▶ [TASK GOAL]: Only those lines in the data below from the line containing "シックで洗練された印象にこだわりモノトーンでコーディネー" through the line containing "方にもぜひチェックしていただきたいポイントです。", both included, should be restated word for word.

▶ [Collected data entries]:
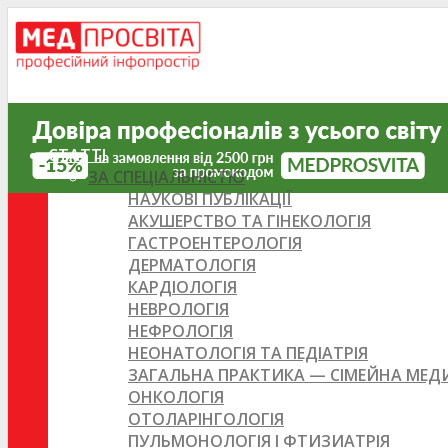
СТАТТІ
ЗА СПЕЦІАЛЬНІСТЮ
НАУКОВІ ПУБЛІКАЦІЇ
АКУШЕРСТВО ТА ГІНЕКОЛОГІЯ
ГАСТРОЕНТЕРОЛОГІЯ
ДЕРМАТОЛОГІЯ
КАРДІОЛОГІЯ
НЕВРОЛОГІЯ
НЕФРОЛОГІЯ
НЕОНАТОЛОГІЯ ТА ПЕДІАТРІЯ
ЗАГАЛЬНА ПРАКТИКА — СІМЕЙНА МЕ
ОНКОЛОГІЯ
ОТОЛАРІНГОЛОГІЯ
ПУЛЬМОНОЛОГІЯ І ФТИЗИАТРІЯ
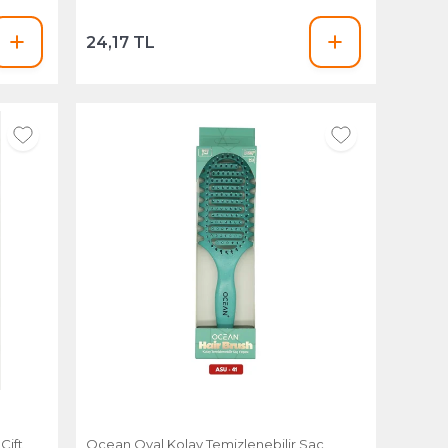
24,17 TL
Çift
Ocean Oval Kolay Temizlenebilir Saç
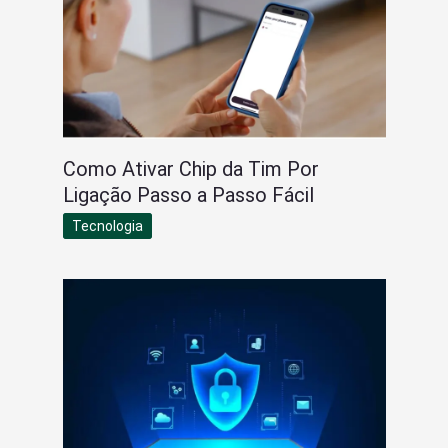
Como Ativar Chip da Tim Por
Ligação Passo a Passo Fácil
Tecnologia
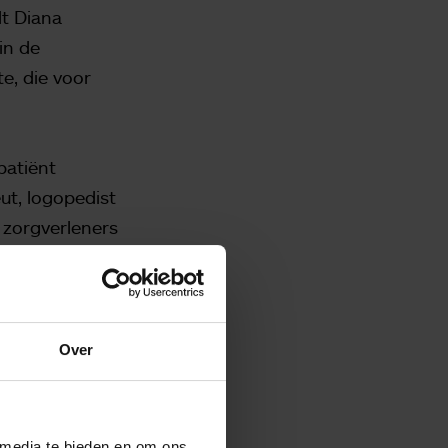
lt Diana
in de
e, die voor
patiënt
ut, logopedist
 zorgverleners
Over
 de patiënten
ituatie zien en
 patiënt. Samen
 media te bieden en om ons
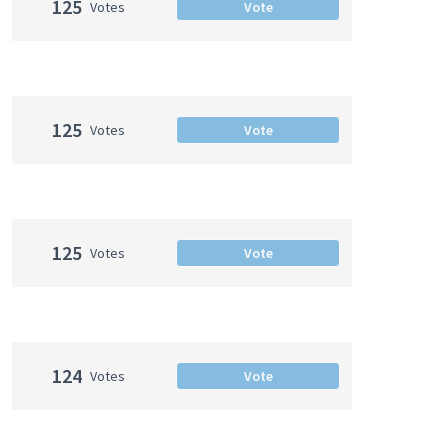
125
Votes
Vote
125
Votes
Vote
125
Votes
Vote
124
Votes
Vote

--

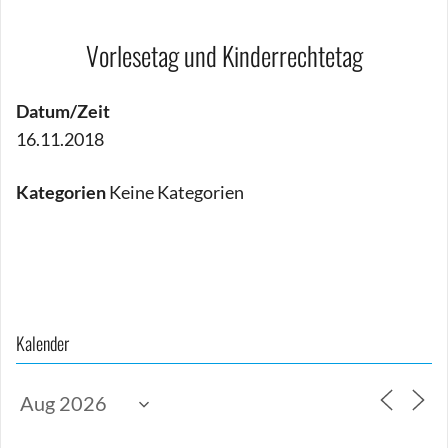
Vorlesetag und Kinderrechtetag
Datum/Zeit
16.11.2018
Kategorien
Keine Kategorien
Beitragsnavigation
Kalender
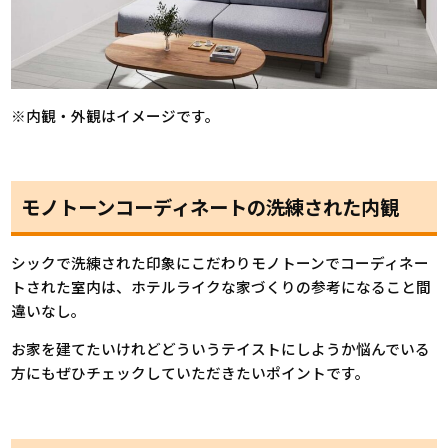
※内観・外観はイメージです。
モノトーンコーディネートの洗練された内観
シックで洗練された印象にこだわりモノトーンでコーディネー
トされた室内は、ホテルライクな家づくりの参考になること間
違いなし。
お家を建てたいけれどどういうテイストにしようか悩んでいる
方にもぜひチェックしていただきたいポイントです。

▶ [THE COMPLETED TASK]:
シックで洗練された印象にこだわりモノトーンでコーディネー
トされた室内は、ホテルライクな家づくりの参考になること間
違いなし。
お家を建てたいけれどどういうテイストにしようか悩んでいる
方にもぜひチェックしていただきたいポイントです。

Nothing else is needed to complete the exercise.